YOUR INSTRUCTIONS:
Looking at the entries below, how many lines include the word "человека"? Answer with the number alone.

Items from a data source
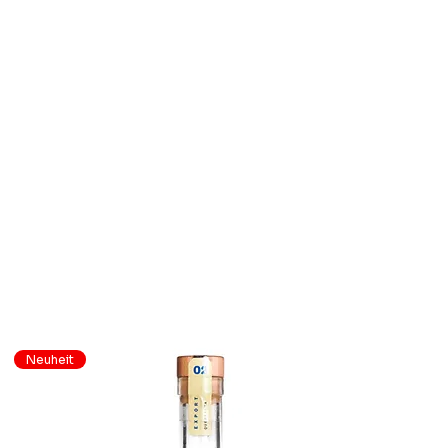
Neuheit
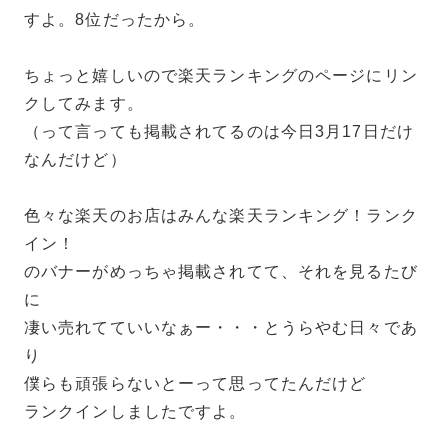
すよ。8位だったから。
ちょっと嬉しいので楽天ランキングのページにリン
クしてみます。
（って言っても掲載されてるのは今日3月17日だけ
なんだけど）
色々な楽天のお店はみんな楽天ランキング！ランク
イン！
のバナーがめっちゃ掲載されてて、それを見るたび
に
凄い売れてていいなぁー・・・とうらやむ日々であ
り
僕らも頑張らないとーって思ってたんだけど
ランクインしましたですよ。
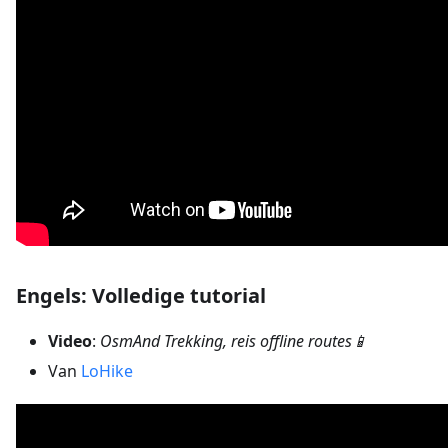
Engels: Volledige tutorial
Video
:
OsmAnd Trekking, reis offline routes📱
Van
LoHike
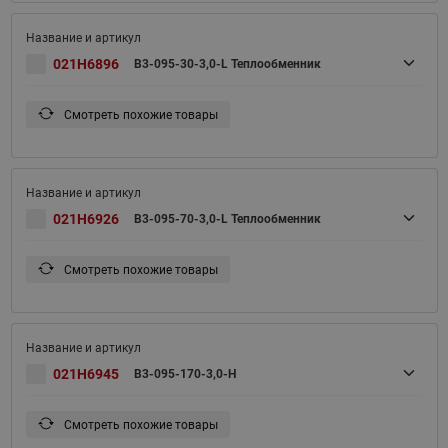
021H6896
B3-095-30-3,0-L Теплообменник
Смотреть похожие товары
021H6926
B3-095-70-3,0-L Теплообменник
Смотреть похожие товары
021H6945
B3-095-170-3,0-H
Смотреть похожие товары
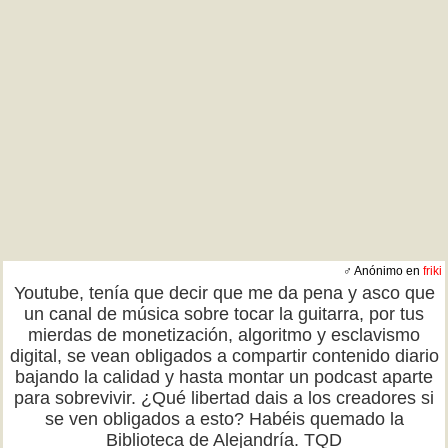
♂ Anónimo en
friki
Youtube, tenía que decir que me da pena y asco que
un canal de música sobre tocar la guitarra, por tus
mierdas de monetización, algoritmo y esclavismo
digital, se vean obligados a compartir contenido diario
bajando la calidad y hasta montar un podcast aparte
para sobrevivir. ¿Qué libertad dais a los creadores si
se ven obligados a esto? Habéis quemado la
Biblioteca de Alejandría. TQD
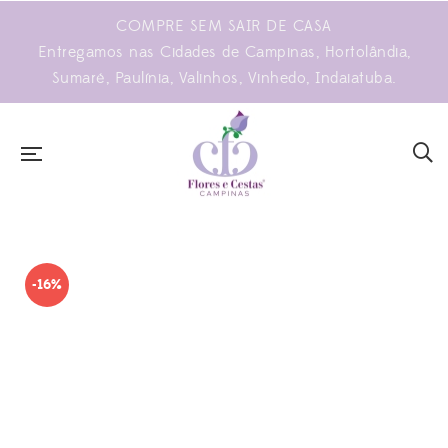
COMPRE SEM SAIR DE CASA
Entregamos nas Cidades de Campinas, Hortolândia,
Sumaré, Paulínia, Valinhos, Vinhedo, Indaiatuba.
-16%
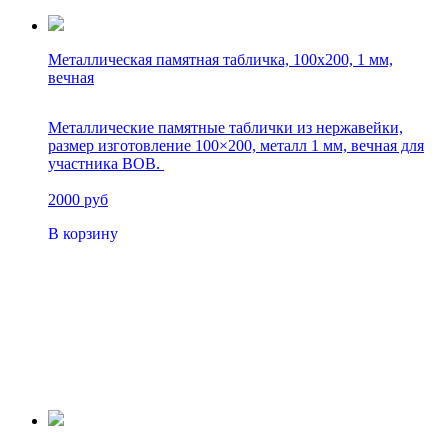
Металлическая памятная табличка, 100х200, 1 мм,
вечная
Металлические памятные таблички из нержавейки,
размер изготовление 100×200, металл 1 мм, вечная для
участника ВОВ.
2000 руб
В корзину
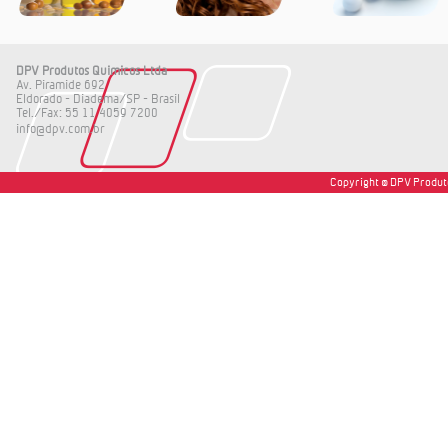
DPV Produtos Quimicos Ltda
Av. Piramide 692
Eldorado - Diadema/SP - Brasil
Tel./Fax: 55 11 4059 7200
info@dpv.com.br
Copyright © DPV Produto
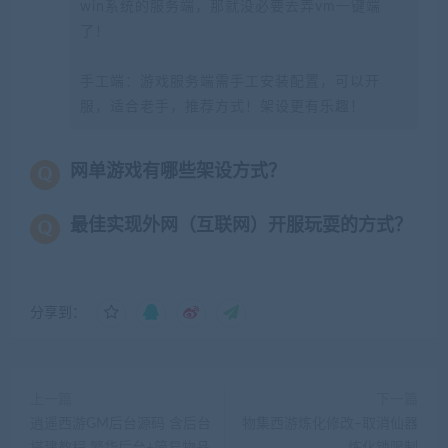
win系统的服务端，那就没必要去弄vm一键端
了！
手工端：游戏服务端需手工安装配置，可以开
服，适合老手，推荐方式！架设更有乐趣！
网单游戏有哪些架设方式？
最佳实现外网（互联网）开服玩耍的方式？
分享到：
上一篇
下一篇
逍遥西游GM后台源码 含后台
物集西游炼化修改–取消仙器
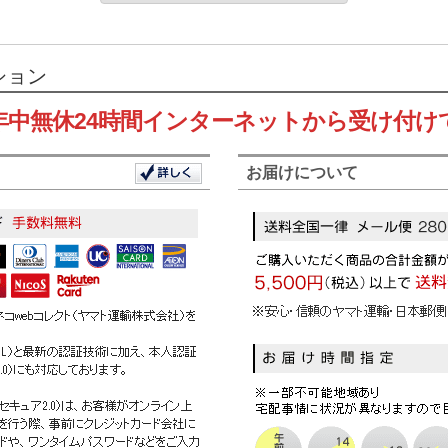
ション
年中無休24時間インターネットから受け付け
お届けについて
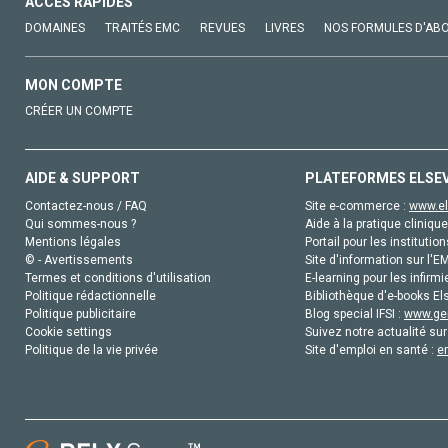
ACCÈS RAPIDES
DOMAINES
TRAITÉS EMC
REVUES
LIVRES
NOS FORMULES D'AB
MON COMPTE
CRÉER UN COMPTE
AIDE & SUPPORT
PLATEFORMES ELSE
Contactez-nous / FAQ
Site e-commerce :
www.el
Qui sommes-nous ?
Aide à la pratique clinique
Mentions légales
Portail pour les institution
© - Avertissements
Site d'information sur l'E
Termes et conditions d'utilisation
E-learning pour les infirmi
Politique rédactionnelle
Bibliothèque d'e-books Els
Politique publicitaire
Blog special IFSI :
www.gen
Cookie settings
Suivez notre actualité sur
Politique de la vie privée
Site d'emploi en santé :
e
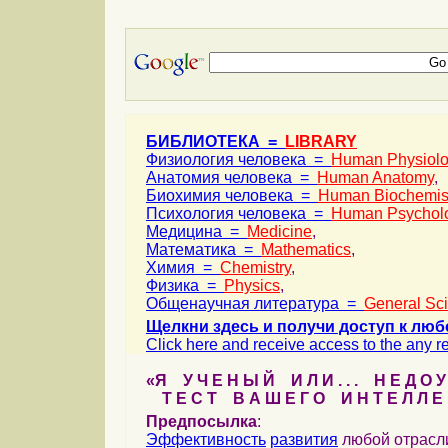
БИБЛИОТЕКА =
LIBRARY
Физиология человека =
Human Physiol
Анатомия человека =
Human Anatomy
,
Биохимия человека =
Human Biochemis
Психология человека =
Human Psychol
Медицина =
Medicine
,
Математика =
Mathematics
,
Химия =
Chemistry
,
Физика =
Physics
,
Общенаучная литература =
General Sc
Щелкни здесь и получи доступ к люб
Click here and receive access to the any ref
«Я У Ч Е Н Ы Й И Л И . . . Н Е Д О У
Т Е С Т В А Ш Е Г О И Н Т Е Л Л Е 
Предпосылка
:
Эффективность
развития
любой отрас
--
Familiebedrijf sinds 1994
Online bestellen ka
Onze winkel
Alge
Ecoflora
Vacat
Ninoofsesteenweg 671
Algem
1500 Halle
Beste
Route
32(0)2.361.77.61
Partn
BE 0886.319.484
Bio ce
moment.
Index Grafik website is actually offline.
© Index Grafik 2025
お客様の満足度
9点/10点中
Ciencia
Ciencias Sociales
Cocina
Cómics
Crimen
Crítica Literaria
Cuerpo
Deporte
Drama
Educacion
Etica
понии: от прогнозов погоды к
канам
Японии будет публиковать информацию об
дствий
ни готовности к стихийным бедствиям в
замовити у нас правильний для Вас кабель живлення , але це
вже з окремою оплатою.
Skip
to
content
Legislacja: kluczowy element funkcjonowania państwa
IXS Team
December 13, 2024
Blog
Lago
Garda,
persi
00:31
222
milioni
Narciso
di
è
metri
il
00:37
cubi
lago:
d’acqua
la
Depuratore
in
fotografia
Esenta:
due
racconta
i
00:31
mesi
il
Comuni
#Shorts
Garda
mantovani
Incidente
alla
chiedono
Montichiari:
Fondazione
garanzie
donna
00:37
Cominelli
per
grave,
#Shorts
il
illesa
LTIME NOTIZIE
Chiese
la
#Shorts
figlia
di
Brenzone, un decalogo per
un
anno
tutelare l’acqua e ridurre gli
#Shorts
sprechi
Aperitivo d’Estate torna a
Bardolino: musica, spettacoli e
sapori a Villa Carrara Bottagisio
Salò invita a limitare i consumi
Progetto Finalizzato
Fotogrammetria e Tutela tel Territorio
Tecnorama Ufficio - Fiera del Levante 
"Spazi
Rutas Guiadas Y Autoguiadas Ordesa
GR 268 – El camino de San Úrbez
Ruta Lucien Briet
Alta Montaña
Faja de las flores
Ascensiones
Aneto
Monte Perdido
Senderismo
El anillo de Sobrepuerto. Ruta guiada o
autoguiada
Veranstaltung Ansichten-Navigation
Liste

OUTPUT FOR THIS TASK:
4